**TASK DIRECTIONS**. Among the entries below, how many lines include "Talk"? Give the number alone.

RECORD EXTRACTS START

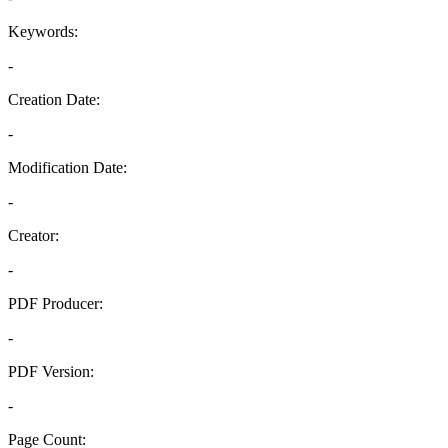
Keywords:
-
Creation Date:
-
Modification Date:
-
Creator:
-
PDF Producer:
-
PDF Version:
-
Page Count:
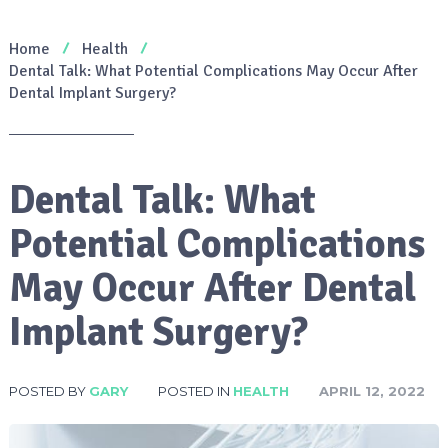
Home
Health
Dental Talk: What Potential Complications May Occur After
Dental Implant Surgery?
Dental Talk: What
Potential Complications
May Occur After Dental
Implant Surgery?
POSTED BY
GARY
POSTED IN
HEALTH
APRIL 12, 2022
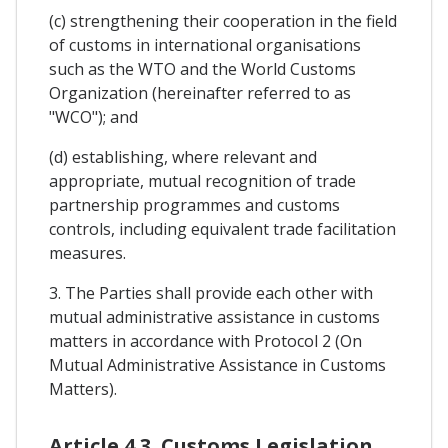
(c) strengthening their cooperation in the field
of customs in international organisations
such as the WTO and the World Customs
Organization (hereinafter referred to as
"WCO"); and
(d) establishing, where relevant and
appropriate, mutual recognition of trade
partnership programmes and customs
controls, including equivalent trade facilitation
measures.
3. The Parties shall provide each other with
mutual administrative assistance in customs
matters in accordance with Protocol 2 (On
Mutual Administrative Assistance in Customs
Matters).
Article 4.3. Customs Legislation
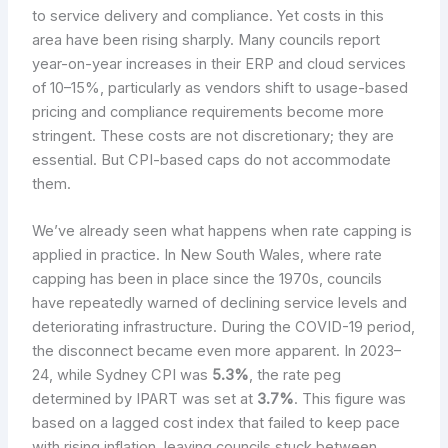
to service delivery and compliance. Yet costs in this
area have been rising sharply. Many councils report
year-on-year increases in their ERP and cloud services
of 10–15%, particularly as vendors shift to usage-based
pricing and compliance requirements become more
stringent. These costs are not discretionary; they are
essential. But CPI-based caps do not accommodate
them.
We’ve already seen what happens when rate capping is
applied in practice. In New South Wales, where rate
capping has been in place since the 1970s, councils
have repeatedly warned of declining service levels and
deteriorating infrastructure. During the COVID-19 period,
the disconnect became even more apparent. In 2023–
24, while Sydney CPI was
5.3%
, the rate peg
determined by IPART was set at
3.7%
. This figure was
based on a lagged cost index that failed to keep pace
with rising inflation, leaving councils stuck between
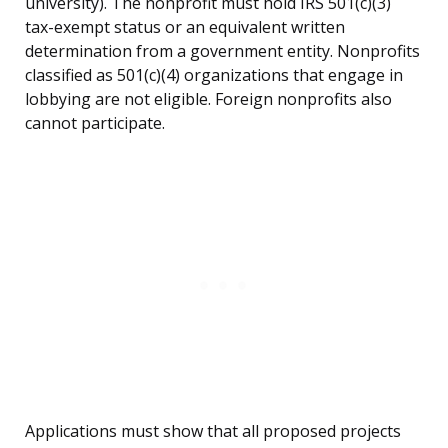
university). The nonprofit must hold IRS 501(c)(3)
tax-exempt status or an equivalent written
determination from a government entity. Nonprofits
classified as 501(c)(4) organizations that engage in
lobbying are not eligible. Foreign nonprofits also
cannot participate.
Applications must show that all proposed projects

RECORD EXTRACTS END

**EXERCISE RESULT**. 2